Convinced that no one was monitoring the “price of a speculative asset rising far beyond what it was worth in terms of practical use in the real world,” McKensie turned to social media as a platform to show that “crypto was getting out of hand.”
Posts connected him to Silverman and together they worked on reporting on the ill-fated concept. It didn’t take long before a book proposal landed on his desk.
“Then it was off to the races,” he said.
“I’ve met a lot of really interesting people I never would have met if not for the book,” he said. “I’ve never done anything like this before so I’m really glad I did.”
McKensie said that Greg von Hausch, co-founder of the SAFF, was persistent in adding “Everyone is Lying to You for Money” to the festival.
While the success of the book and the film remain paramount to an actor who hedged his bets in New York because of his love of “the art,” the Texas native has a long and successful acting resume that includes stints on Broadway for “Grand Horizons,” which received a Tony nod for Best New Play, an appearance in “Junebug” with Amy Adams and one in “88 Minutes” starring Al Pacino.
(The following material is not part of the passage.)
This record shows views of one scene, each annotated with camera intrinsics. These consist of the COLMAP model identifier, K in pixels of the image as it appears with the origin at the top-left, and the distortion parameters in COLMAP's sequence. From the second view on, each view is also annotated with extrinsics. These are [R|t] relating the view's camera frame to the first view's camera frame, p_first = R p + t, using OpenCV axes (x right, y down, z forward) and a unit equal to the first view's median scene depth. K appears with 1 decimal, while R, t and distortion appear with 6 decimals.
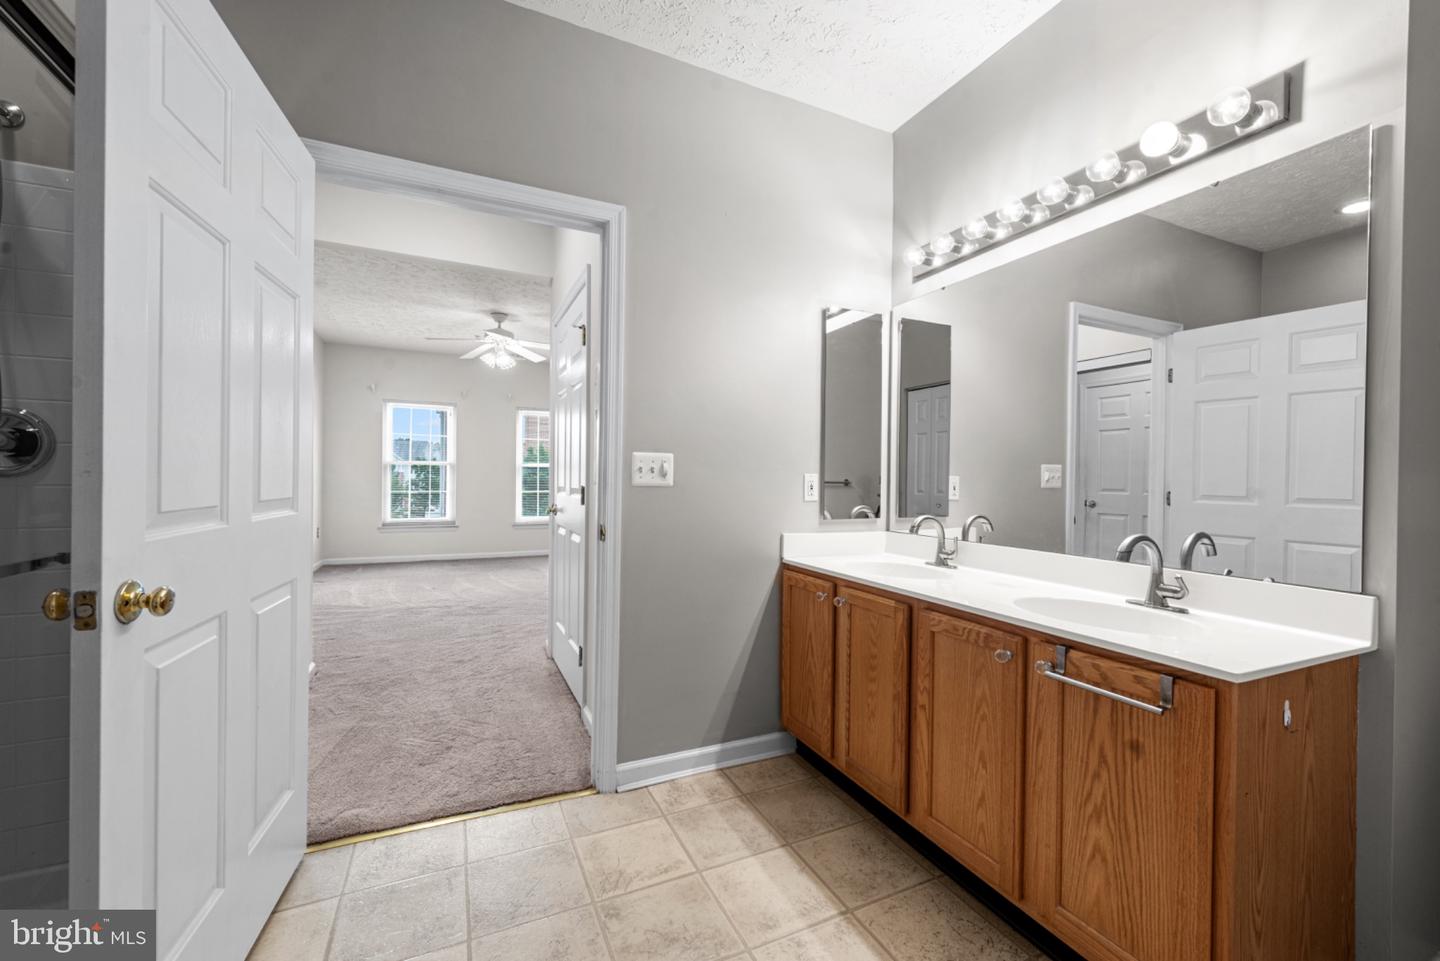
lens RADIAL K [[590.7, 0, 725.4], [0, 590.7, 477.4], [0, 0, 1]] dist [0.015513, -0.005856]
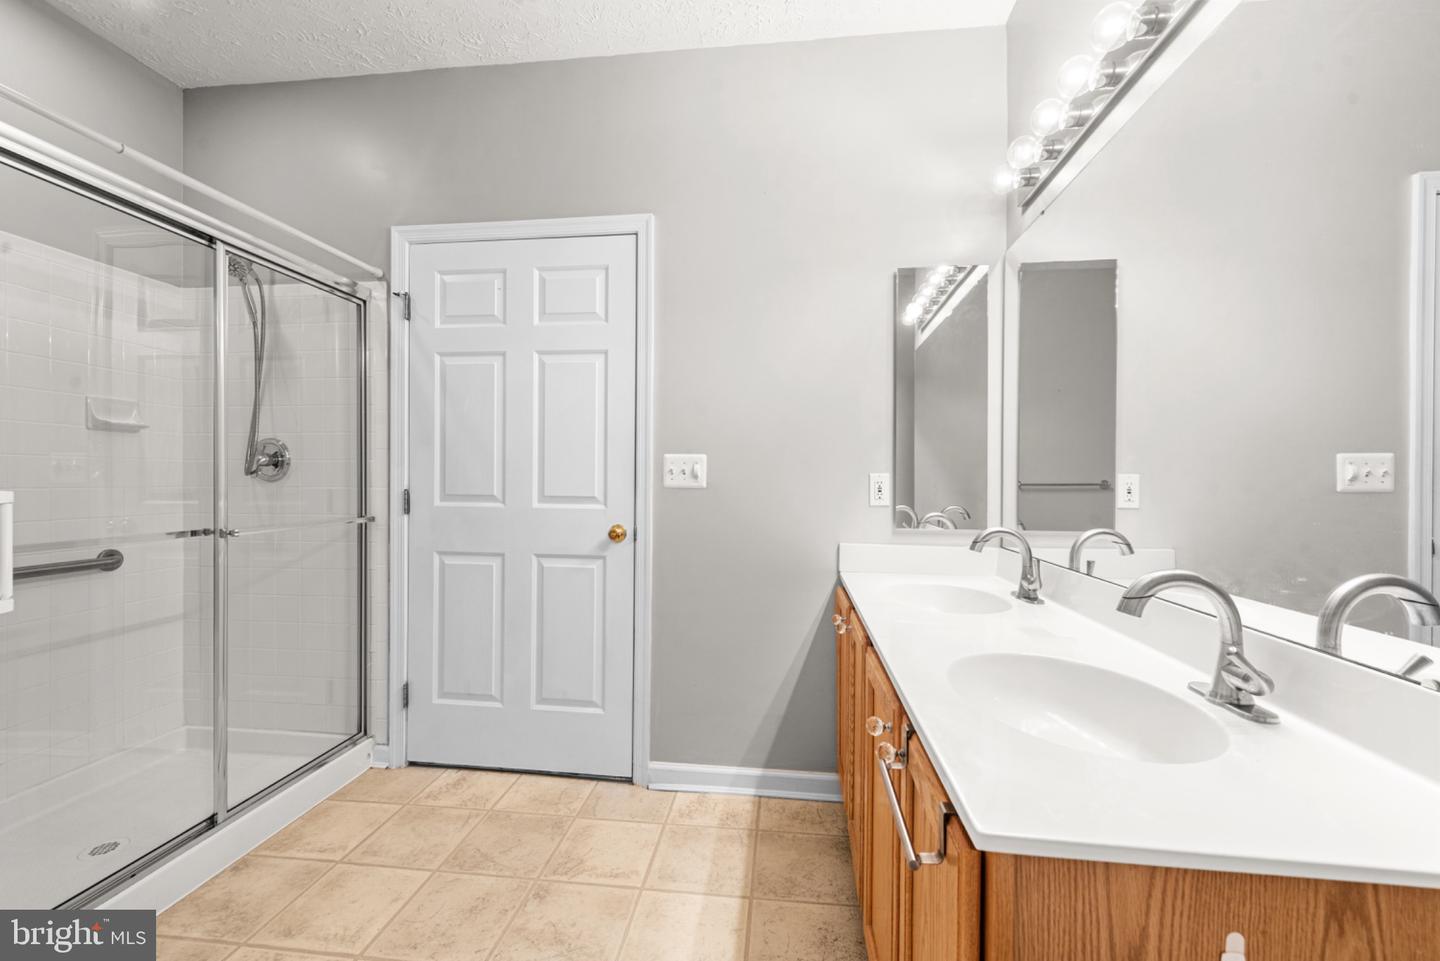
lens RADIAL K [[590.7, 0, 716.0], [0, 590.7, 476.7], [0, 0, 1]] dist [0.015513, -0.005856]
pose [[0.844870, -0.009606, -0.534885, 0.451520], [0.007564, 0.999953, -0.006012, 0.002002], [0.534918, 0.001034, 0.844904, 0.194883]]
Other film credits include the indie film “Johnny Got His Gun” and “Some Kind of Beautiful” with Pierce Brosnan and Salma Hayek.
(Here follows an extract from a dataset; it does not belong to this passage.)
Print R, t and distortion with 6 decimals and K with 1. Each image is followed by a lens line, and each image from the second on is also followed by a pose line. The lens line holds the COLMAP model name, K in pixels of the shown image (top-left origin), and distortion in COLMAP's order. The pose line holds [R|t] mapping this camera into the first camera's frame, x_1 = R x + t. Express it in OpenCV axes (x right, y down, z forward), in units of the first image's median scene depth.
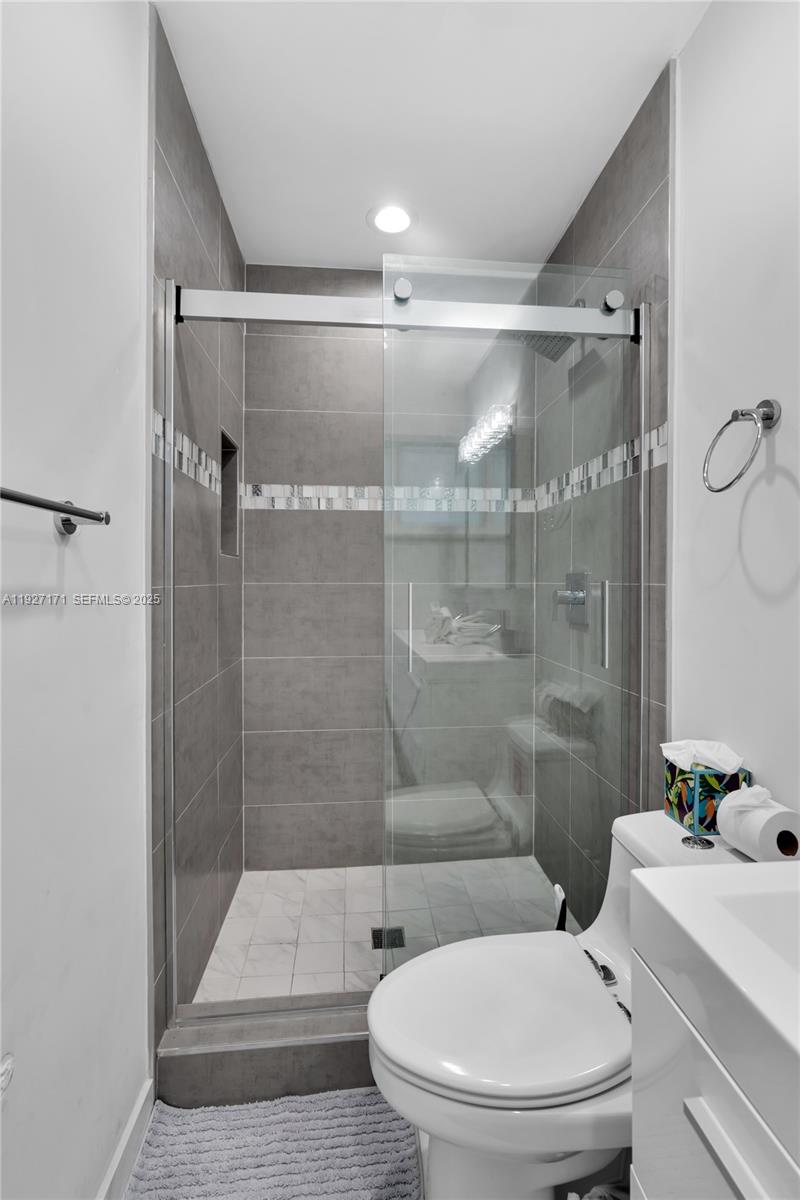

Other film credits include “Decoding Annie Parker” opposite Helen Hunt and a starring role in the short film “The Eight Per Cent of the 2009” shown in New York’s Tribeca Film Festival.
In 2009, he returned to series television in “Southland,” portraying a patrol officer in Los Angeles. McKensie also starred as Detective James Gordon in the series “Gotham,” detailing Gordon’s rise in Gotham City before Batman’s appearance.
McKensie made his directorial debut in Season 3 of “Gotham” where he met his then co-star and now wife, Morena Baccarin, who is the mother to his two children. The family resides in New York.